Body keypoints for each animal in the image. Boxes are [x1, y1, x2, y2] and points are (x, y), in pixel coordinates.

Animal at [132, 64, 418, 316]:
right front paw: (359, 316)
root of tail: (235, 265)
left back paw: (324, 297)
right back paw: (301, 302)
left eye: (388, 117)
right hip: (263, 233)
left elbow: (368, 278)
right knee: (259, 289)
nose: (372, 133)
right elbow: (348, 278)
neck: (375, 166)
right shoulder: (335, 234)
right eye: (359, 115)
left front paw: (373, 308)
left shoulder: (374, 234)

##############################

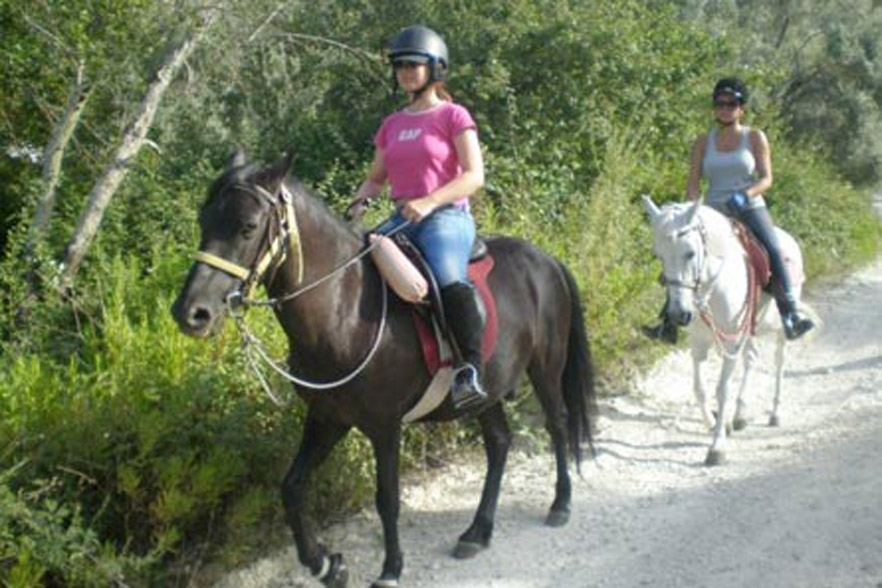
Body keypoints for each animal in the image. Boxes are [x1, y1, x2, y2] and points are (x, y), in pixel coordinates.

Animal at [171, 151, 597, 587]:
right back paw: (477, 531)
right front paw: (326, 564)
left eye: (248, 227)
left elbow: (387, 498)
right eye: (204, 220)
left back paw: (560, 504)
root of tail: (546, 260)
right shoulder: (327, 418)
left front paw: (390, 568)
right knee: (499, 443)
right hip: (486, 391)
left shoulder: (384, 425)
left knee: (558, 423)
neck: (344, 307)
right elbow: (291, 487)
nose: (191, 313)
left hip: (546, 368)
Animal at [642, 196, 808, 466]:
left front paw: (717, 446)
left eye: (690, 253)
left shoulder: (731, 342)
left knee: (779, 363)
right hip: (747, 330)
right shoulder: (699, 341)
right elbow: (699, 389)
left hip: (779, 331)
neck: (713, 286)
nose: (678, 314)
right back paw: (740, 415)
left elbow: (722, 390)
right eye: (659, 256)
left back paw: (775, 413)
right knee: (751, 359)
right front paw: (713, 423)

##############################

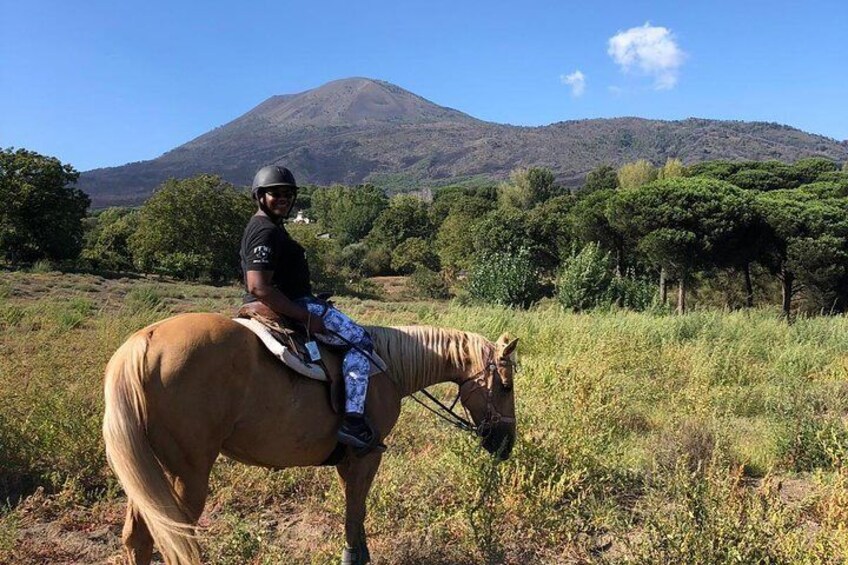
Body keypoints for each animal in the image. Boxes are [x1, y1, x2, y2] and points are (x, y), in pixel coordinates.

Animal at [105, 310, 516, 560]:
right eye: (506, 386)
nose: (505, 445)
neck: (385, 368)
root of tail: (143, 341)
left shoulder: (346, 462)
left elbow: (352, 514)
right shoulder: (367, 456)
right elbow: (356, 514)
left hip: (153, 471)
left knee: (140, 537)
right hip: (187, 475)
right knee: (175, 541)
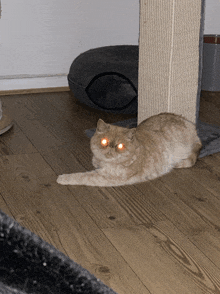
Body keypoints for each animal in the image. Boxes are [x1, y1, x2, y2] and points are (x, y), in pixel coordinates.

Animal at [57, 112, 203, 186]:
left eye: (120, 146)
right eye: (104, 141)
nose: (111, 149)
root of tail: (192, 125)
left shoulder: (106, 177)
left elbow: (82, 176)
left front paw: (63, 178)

##############################

== What you should do ==
Only the lines above starting with the one with "left hip: (779, 331)" and going through the one with "right front paw: (713, 423)" are to be copied, word for word and with both ends kept.

== Expected output ==
left hip: (779, 331)
neck: (713, 286)
nose: (678, 314)
right back paw: (740, 415)
left elbow: (722, 390)
right eye: (659, 256)
left back paw: (775, 413)
right knee: (751, 359)
right front paw: (713, 423)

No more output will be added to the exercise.